Réalisatrice américano-islandaise diplômée de la Fémis et décédée en 2015, Solveig Anspach nous livre avec “L’effet aquatique” un film posthume débordant à la fois de délicatesse et de drôlerie. On s’y plonge avec plaisir…
Synopsis
Samir, la quarantaine dégingandée, grutier à Montreuil, tombe raide dingue d’Agathe. Comme elle est maître-nageuse à la piscine Maurice Thorez, il décide, pour s’en approcher, de prendre des leçons de natation avec elle, alors qu’il sait parfaitement nager. Mais son mensonge ne tient pas trois leçons – or Agathe déteste les menteurs ! Choisie pour représenter la Seine-Saint-Denis, Agathe s’envole pour l’Islande où se tient le 10ème Congrès International des Maîtres-Nageurs. Morsure d’amour oblige, Samir n’a d’autre choix que de s’envoler à son tour …
Critique
Accompagné au scénario de son fidèle complice Jean-Luc Gaget, Solveig Anspach arrive mine de rien à réinventer la comédie romantique. En une séquence, dans un bar, Samir tombe amoureux d’Agathe, amoureux comme un collégien pathétique. Il apprend qu’elle est maître-nageuse à la piscine Maurice Thorez à Montreuil et va faire semblant de ne pas savoir nager pour s’approcher d’elle. En filigrane, le film interroge la façon dont on peut réussir à aborder l’être aimé sans avoir l’air trop tarte ni trop lourd. A l’homme qui la drague dans un bar dans la séquence inaugurale, Agathe reproche justement d’avoir l’air trop transparent. D’après elle, cela se verrait à dix kilomètres qu’il a envie de la sauter. Mais là avec Samir elle tombe dans le panneau, tombe sous son charme, avant de s’apercevoir qu’il a menti. Elle s’en va, à la faveur d’un congrès de maîtres-nageurs en Islande. Il part la rejoindre.
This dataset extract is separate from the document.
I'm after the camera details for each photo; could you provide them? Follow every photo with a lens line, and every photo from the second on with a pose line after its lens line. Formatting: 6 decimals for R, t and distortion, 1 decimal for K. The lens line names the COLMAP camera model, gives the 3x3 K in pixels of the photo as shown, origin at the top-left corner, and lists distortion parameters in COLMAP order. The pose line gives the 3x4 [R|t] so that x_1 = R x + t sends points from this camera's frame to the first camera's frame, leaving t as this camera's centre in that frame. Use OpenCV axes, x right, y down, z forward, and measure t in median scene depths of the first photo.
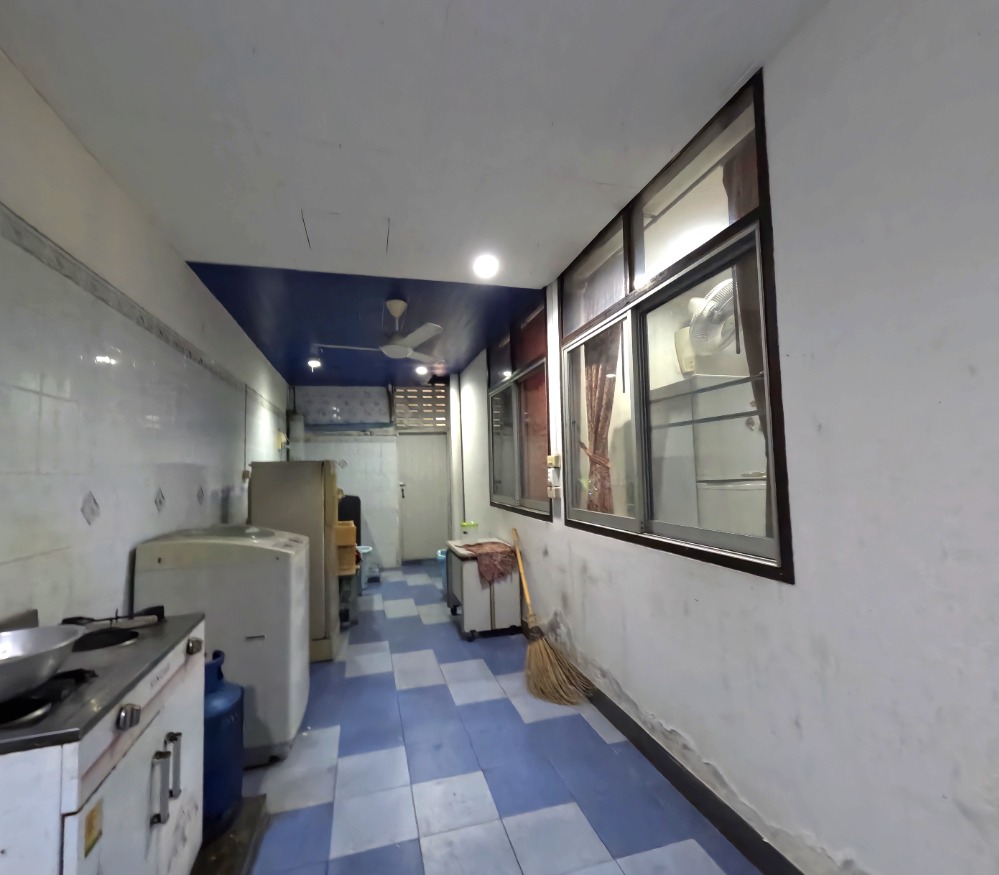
lens RADIAL K [[478.6, 0, 497.9], [0, 478.6, 439.6], [0, 0, 1]] dist [-0.000571, 0.001965]
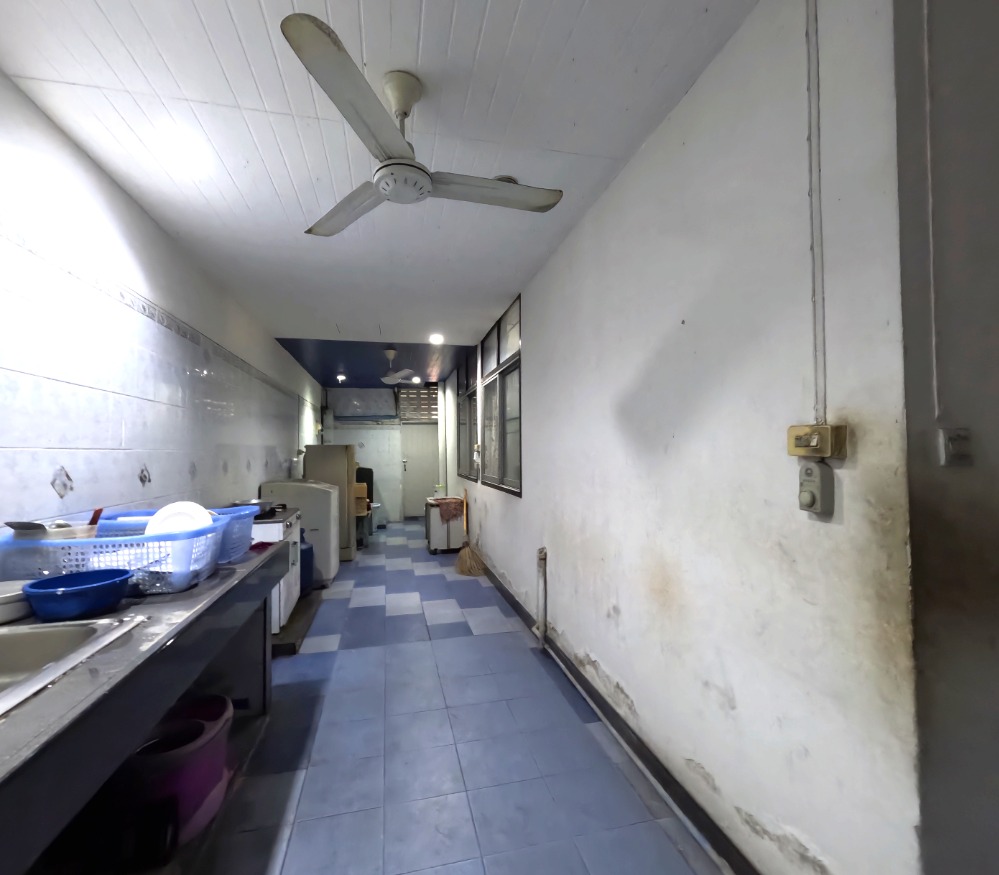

“L’Effet Aquatique” prend peu à peu des allures de conte de fée, de fable tendre et poétique avec une bonne touche d’humanisme et d’utopie – comme à travers l’évocation d’une piscine israélo-palestinienne -, parfois loufoque grâce à des seconds rôles comme Esteban, chanteur des “Naive New Beaters”, un peu lourdaud dans “La Fille du 14 Juillet” d’Antonin Peretjako, mais ici très drôle, ou l’Islandais Frosti Runolfsson. Enfin, le film doit beaucoup à son couple : le maladroit et touchant Samir Guesmi, et la fragile et gracile Florence Loiret-Caille – tous deux s’avèrent à leur manière irrésistibles. Solveig Anspach prend le temps salutaire de poser sa caméra au choix sur ses personnages ou les magnifiques paysages sauvages de l’Islande, faire vivre des situations, faire peser des silences et raconter son histoire simple mais touchante et remplie de poésie.
Comment aller vers l’autre ? A quel point peut-on être soi dans le processus de séduction ? Il est beau de voir comment, sans en avoir l’air, “L’Effet aquatique” se penche, une nouvelle fois mais à sa manière, sur la façon dont un couple se rencontre et tombe, plus ou moins soudainement, amoureux. Beau aussi que, dans ce film posthume, les mots importent peu, beaucoup plus ce qui ne se dit pas, ce qu’il y a entre les mots, les les non-dits, les regards, les silences, les actions. S’il n’est pas parfait – l’on s’y ennuie parfois, les scènes drôles auraient pu être drôles et les scènes touchantes plus touchantes -, le dernier cadeau de Solveig Anspach présente ce mélange détonant de finesse et de loufoquerie, qui, tout en pouvant faire penser au travail du trio burlesque franco-belgo-australien composé de Dominique Abel, Fiona Gordon, et Bruno Romy ou à celui du finlandais Aki Kaurismäki, n’appartient, au final, qu’à lui.